*** Extracted text ***
SDS‒PAGE and western blotting

Undiluted pure recombinant proteins (0.35 mg–5.57 mg/ml) were separated by 12% SDS‒PAGE, and their protein bands were visualized using Coomassie Brilliant Blue R250 (Sigma‒Aldrich, St. Louis, USA). For western blotting, purified proteins were diluted to 20–30 µg/ml, separated by 12% SDS‒PAGE, transferred to PVDF membranes, and blocked with 5% (w/v) nonfat milk for 1 hour at room temperature (RT). The immunodominant conserved DE-loop at the N-terminus of the VP2 BPV protein bioinformatically predicts immunogenic function [18]. To our understanding, we synthesized this region for the first time as a monoclonal antibody for target protein detection. To detect the four recombinants, we used a primary antibody of rabbit anti-DE-loop monoclonal IgG (1:5000) (SanQ Biotechnology Co.Ltd., Beijing) and a secondary antibody of mouse anti-rabbit IgG (1:5000) (SIGMA), with three washes in phosphate-buffered saline-Tween solution (PBST) at five-minute intervals between each step. In addition, mouse anti-His-tag monoclonal antibody (diluted at 1:2000; Abcam, Cambridge, UK) and rabbit anti-mouse IgG antibody (diluted at 1:5000) were employed to detect His-tagged recombinants using the same methods described above. Recombinant protein bands were characterized using an ECL machine (GE IA600, AmershamTM, He Nan De Quan Xingye, Co. Ltd., China) and a chemiluminescence kit (Yeasen Biotechnology Co. Ltd, Shanghai).

IFAT (indirect immunofluorescence assay)

Sf9 cells (2x106) were transfected with four BPV-VP2 recombinants at m.o.i of 5, bacmid alone as a positive control, and mock-infected cells as a negative control in a 6-well plate with a cell density of 1x106. At 24, 48, 72, and 96 hours postinfection, cells were fixed with 4% paraformaldehyde in PBS pH 7.4 for 10 minutes at room temperature to assess the level of expression of all recombinants. After blocking for an hour with 1% BSA/milk at 37 °C, all wells were rinsed three times for five minutes in PBS. After incubation with DE-loop mAb (1:5000) specific for BPV-VP2 protein, the cells were washed. Red fluorescent protein (RFP) Alexa Fluor® 594-conjugated anti-rabbit IgG antibodies were diluted to 1:800 and incubated in the dark at room temperature for 60 minutes. Fluorescence microscopy (EVOS FL Cell Imaging System, Thermo Scientific, USA) was used to observe the reaction.

Transmission electron microscopy (TEM)
*** End of Extracted text ***
Please list every time point after infection at which the methods excerpt says the Sf9 cells were fixed. None of the items are needed for this task.
*** Stored data ***
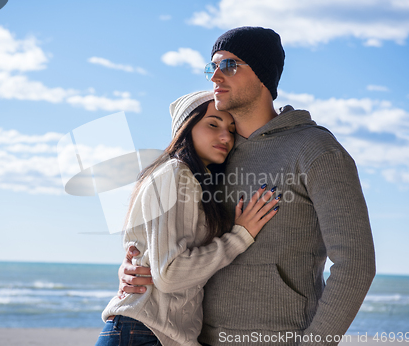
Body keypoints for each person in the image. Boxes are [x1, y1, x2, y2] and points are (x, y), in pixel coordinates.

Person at [118, 27, 376, 346]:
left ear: (263, 75)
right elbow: (176, 241)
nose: (215, 77)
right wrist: (136, 268)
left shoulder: (316, 150)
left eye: (228, 65)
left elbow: (355, 261)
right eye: (211, 67)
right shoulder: (214, 154)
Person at [95, 90, 280, 346]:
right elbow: (169, 274)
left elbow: (150, 256)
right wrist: (240, 236)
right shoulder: (177, 174)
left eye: (232, 128)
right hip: (143, 334)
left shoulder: (193, 181)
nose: (226, 136)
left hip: (151, 333)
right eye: (213, 124)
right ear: (186, 127)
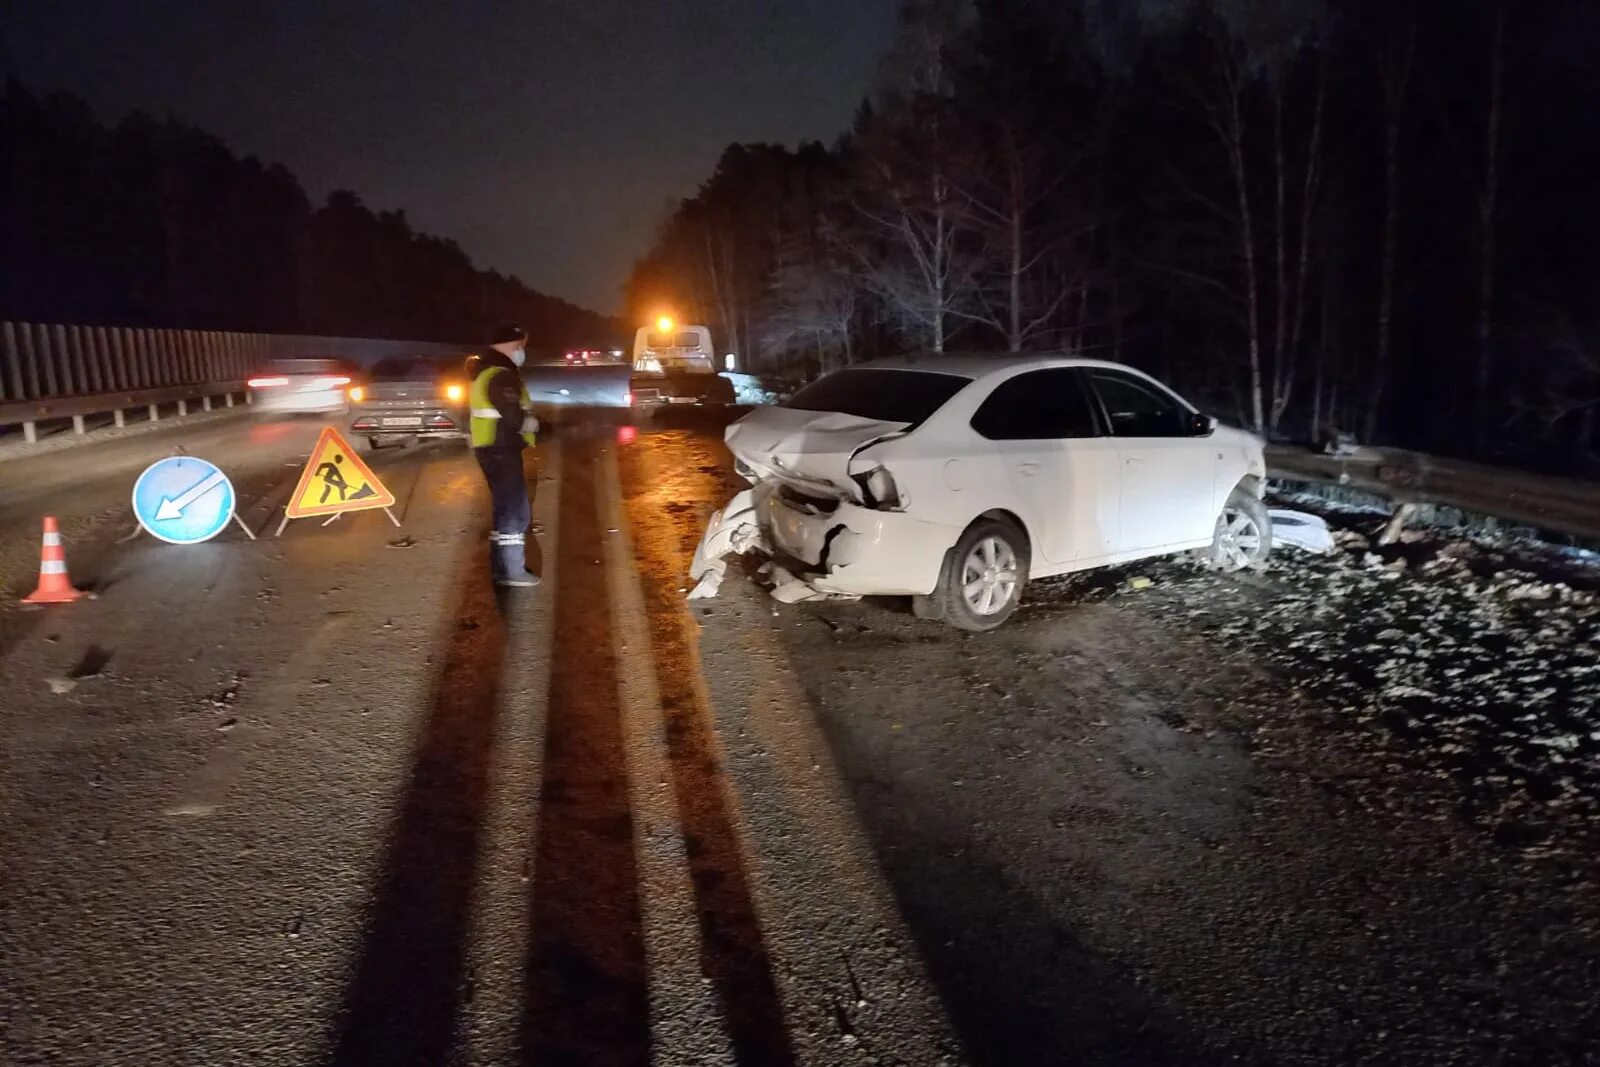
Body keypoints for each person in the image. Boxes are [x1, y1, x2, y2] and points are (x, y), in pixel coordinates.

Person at [468, 324, 540, 587]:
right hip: (501, 448)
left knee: (503, 510)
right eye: (521, 346)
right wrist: (535, 425)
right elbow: (512, 413)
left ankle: (502, 568)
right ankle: (512, 571)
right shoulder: (501, 375)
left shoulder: (486, 371)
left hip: (491, 445)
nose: (522, 351)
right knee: (514, 511)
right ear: (511, 345)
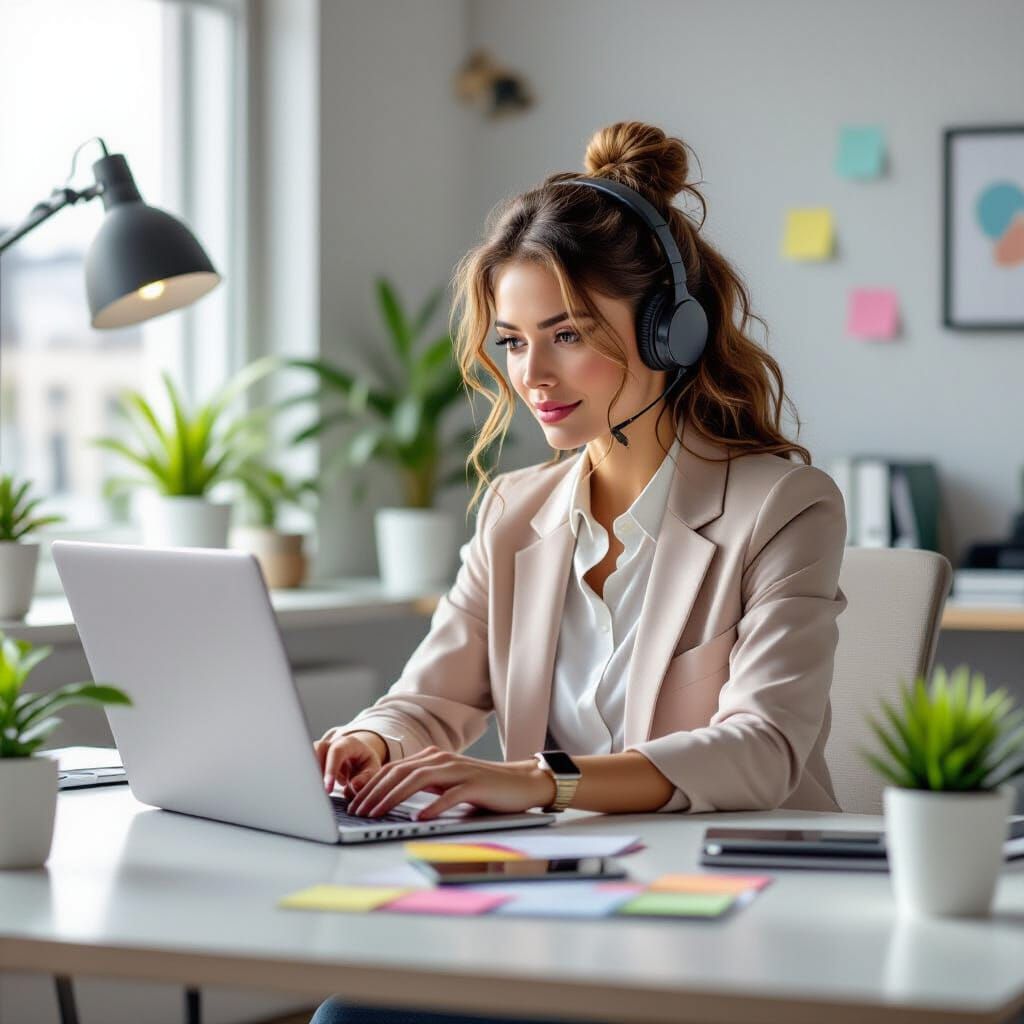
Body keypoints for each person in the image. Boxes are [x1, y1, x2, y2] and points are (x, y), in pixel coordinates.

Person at [309, 120, 847, 1024]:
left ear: (671, 333)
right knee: (352, 1011)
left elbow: (763, 751)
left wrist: (538, 781)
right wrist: (373, 740)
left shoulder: (784, 505)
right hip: (565, 901)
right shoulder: (514, 510)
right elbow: (430, 700)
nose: (533, 375)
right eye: (513, 342)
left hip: (731, 912)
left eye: (566, 334)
*** End of Stored data ***
◆ **Result of the task**:
24 hours, 48 hours, 72 hours, and 96 hours postinfection.